Start of DATA EXTRACT
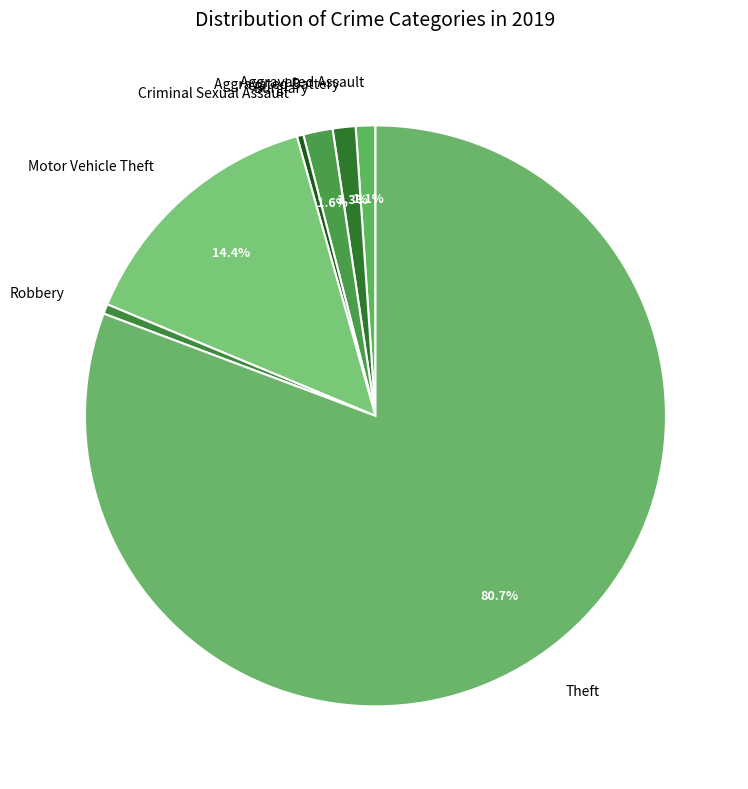

Count the number of slices in the pie.

7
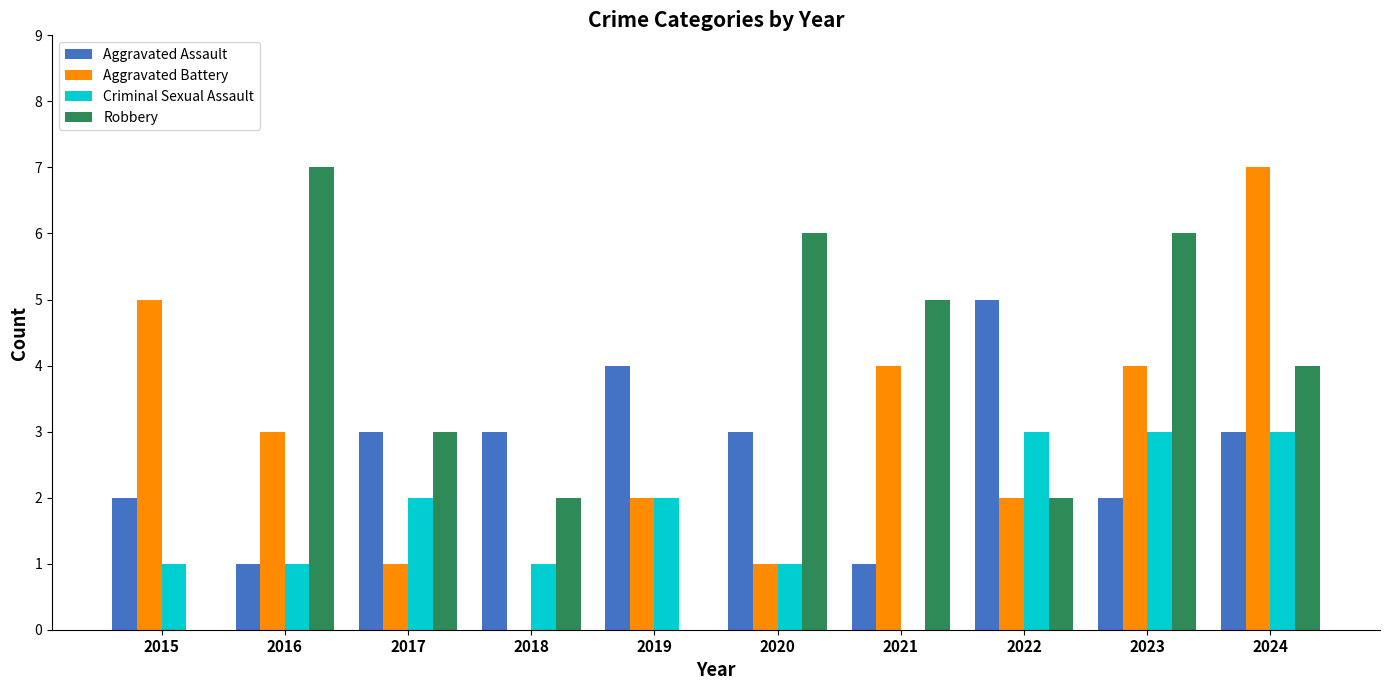

Is the value of Robbery at 2023 greater than the value of Aggravated Battery at 2022?

Yes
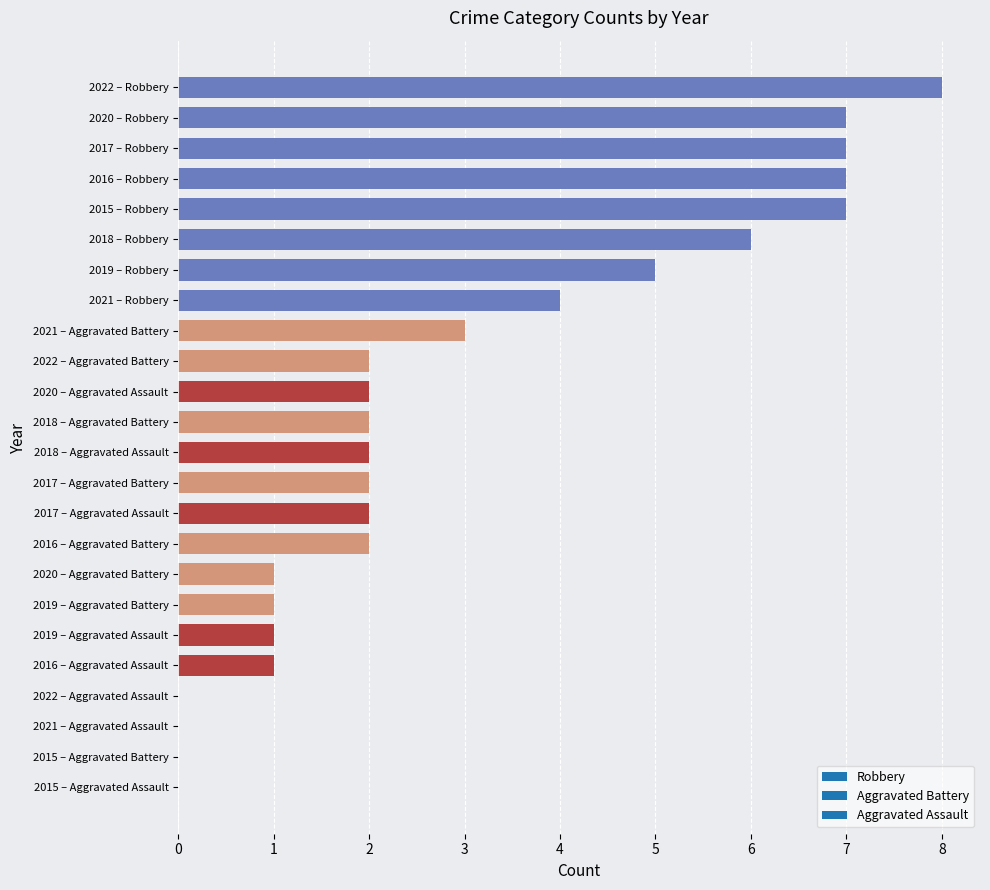

What is the sum of all values?

72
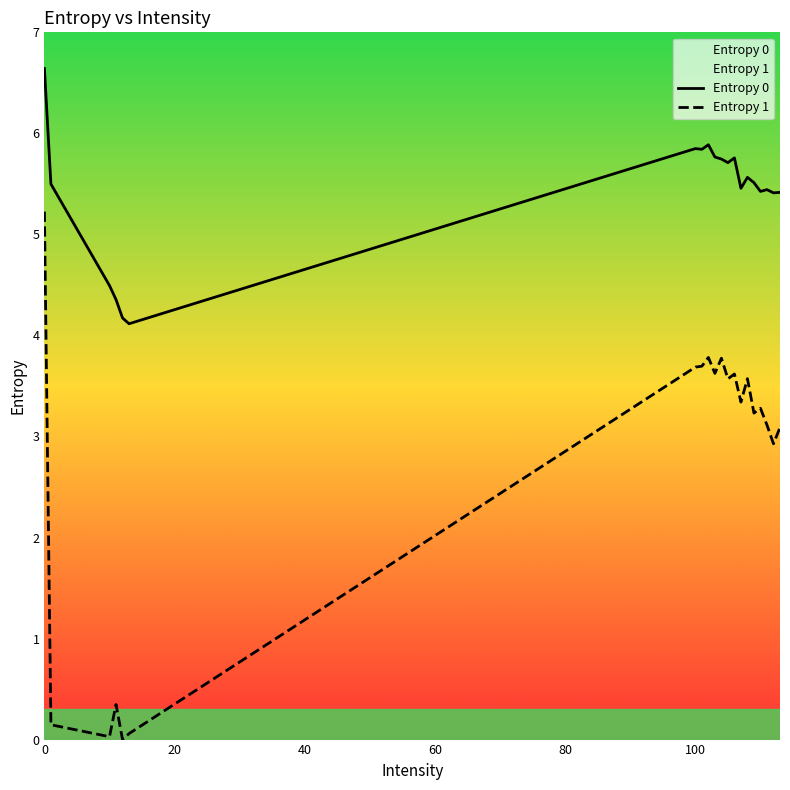

What value does the Entropy 1 series have at 0?

5.2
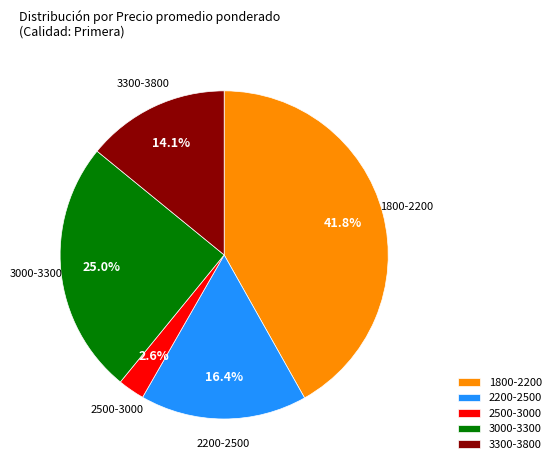

Rank the categories by value from lowest to highest.

2500-3000, 3300-3800, 2200-2500, 3000-3300, 1800-2200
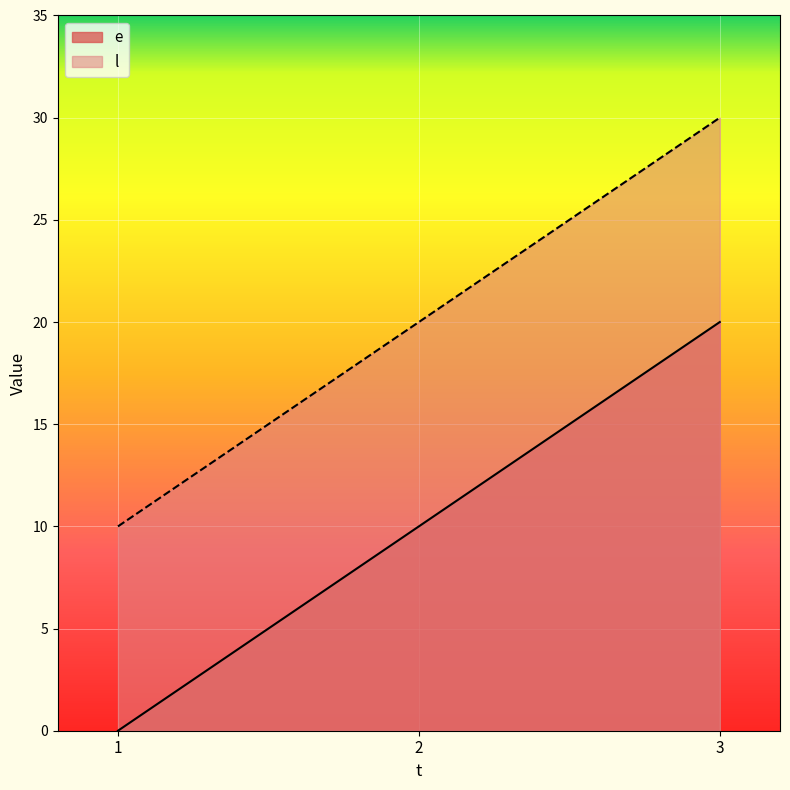

Rank the series by their maximum value, from lowest to highest.

e, l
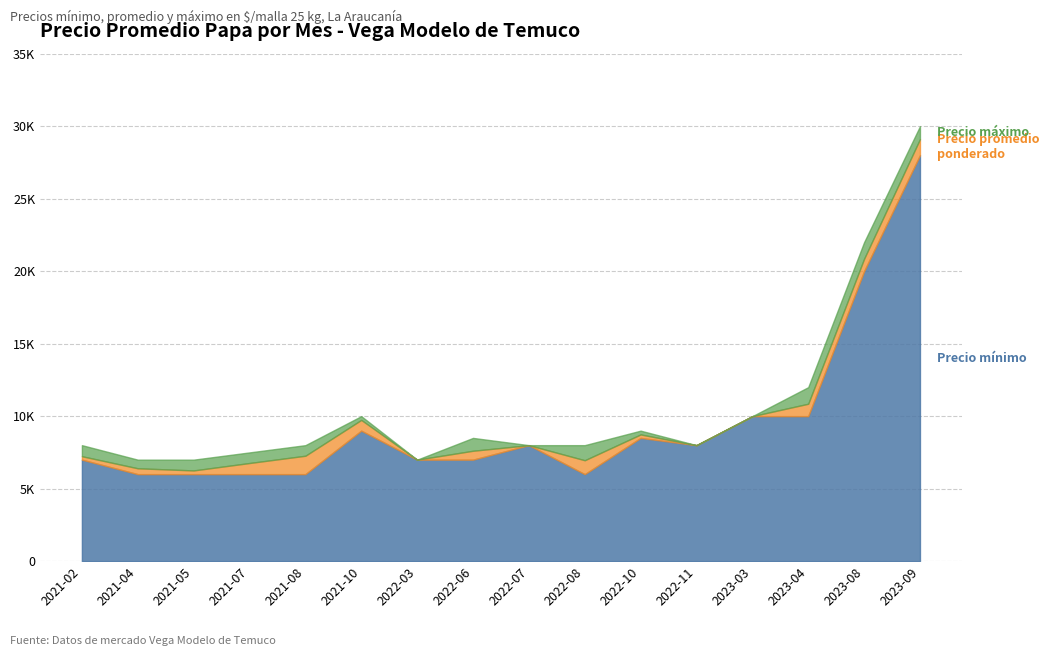

At which label does Precio promedio ponderado reach its peak?

2023-09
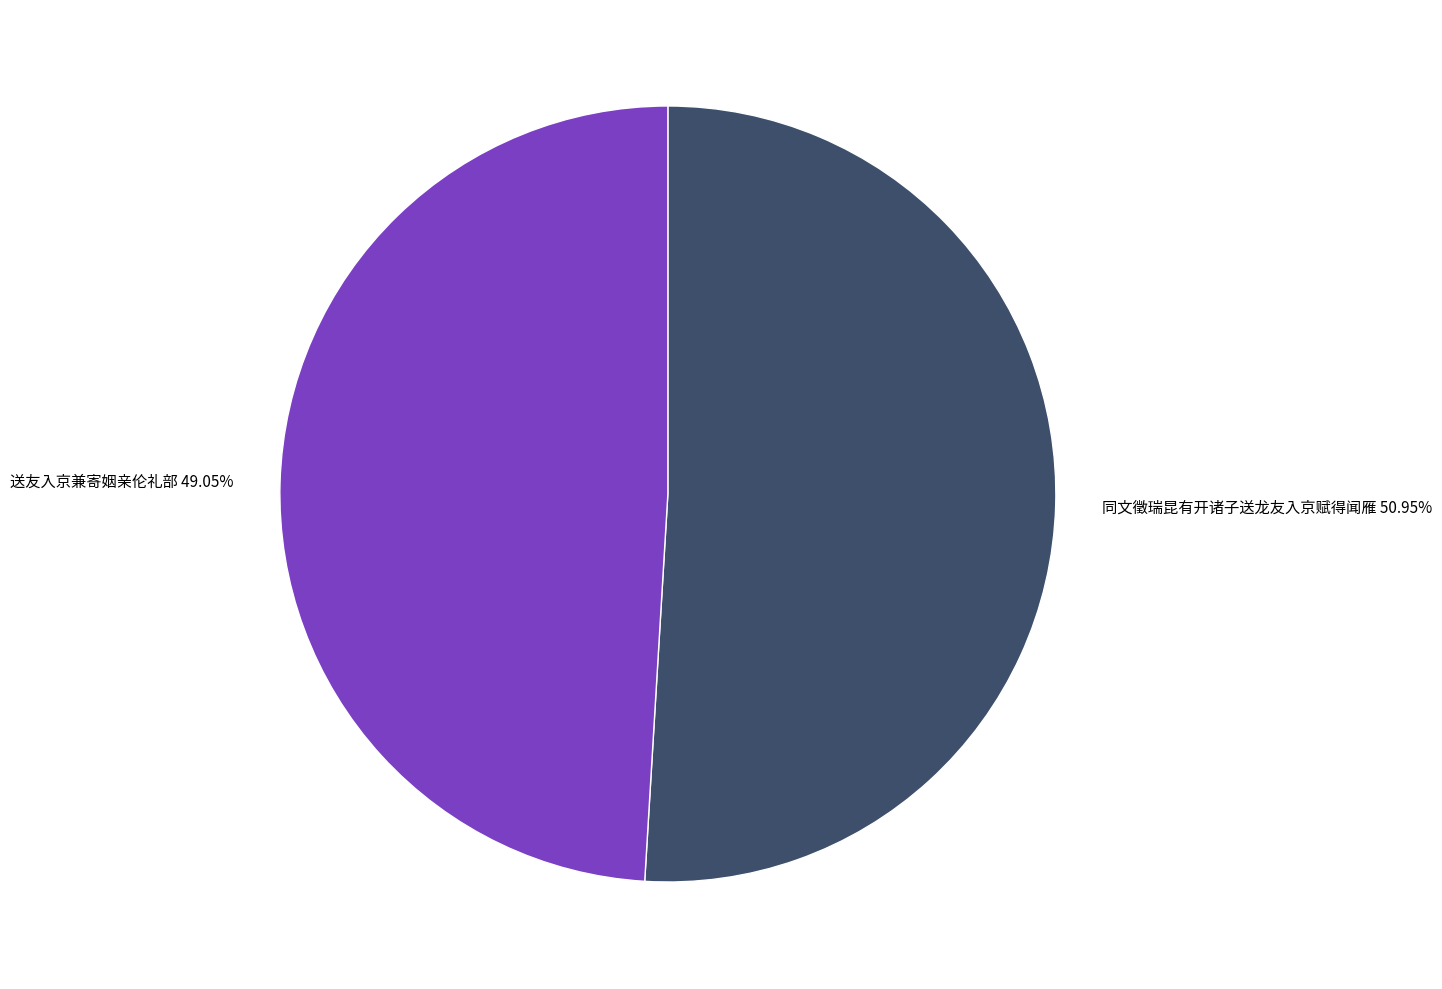

What is the ratio of the value at 同文徵瑞昆有开诸子送龙友入京赋得闻雁 to the value at 送友入京兼寄姻亲伦礼部?

1.0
End of DATA EXTRACT
(WHAT YOU SHOULD DO): Show each line in the rows above that contains the word "series". Case counts.

(EXPECTED OUTPUT):
What value does the Entropy 1 series have at 0?
Rank the series by their maximum value, from lowest to highest.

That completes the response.